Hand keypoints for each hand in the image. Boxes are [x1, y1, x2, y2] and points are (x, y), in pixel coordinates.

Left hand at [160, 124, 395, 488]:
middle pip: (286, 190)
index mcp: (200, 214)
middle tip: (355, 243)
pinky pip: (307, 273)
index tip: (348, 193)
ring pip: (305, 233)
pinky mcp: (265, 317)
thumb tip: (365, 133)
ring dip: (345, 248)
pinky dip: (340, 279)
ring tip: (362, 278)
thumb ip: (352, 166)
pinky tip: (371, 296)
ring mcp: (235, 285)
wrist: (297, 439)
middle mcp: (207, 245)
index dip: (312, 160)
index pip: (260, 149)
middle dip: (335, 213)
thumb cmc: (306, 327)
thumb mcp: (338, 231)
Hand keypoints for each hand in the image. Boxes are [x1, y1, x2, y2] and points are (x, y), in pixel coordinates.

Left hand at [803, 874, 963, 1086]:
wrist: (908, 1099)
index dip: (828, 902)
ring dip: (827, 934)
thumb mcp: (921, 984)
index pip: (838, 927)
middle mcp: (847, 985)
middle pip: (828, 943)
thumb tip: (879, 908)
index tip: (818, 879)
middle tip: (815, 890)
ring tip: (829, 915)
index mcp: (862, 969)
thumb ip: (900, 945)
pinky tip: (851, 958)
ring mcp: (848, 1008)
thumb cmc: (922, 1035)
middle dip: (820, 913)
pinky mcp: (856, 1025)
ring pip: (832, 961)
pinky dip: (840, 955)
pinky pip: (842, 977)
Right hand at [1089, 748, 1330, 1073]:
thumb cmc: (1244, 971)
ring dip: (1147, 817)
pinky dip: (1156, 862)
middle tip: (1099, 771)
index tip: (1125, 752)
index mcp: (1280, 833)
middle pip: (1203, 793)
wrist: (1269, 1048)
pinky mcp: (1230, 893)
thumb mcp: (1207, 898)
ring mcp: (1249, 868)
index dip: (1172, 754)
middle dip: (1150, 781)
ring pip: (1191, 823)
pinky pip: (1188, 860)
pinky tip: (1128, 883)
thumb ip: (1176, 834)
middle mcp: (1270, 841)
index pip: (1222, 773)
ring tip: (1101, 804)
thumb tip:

• **EXERCISE OBJECTIVE**
Look back at the entries above and repeat, unchanged, every line from the line holding "pinky mcp: (265, 317)" through the line holding "middle pip: (828, 943)".

• **WRITTEN REPLY**
pinky mcp: (265, 317)
thumb tip: (365, 133)
ring dip: (345, 248)
pinky dip: (340, 279)
ring tip: (362, 278)
thumb ip: (352, 166)
pinky tip: (371, 296)
ring mcp: (235, 285)
wrist: (297, 439)
middle mcp: (207, 245)
index dip: (312, 160)
index pip: (260, 149)
middle dip: (335, 213)
thumb cmc: (306, 327)
thumb mcp: (338, 231)
Hand keypoints for each hand in the image. Boxes are [x1, y1, x2, y2] and points are (x, y), in pixel coordinates.

Left hand at [803, 874, 963, 1086]:
wrist: (908, 1099)
index dip: (828, 902)
ring dip: (827, 934)
thumb mcp: (921, 984)
index pip: (838, 927)
middle mcp: (847, 985)
middle pip: (828, 943)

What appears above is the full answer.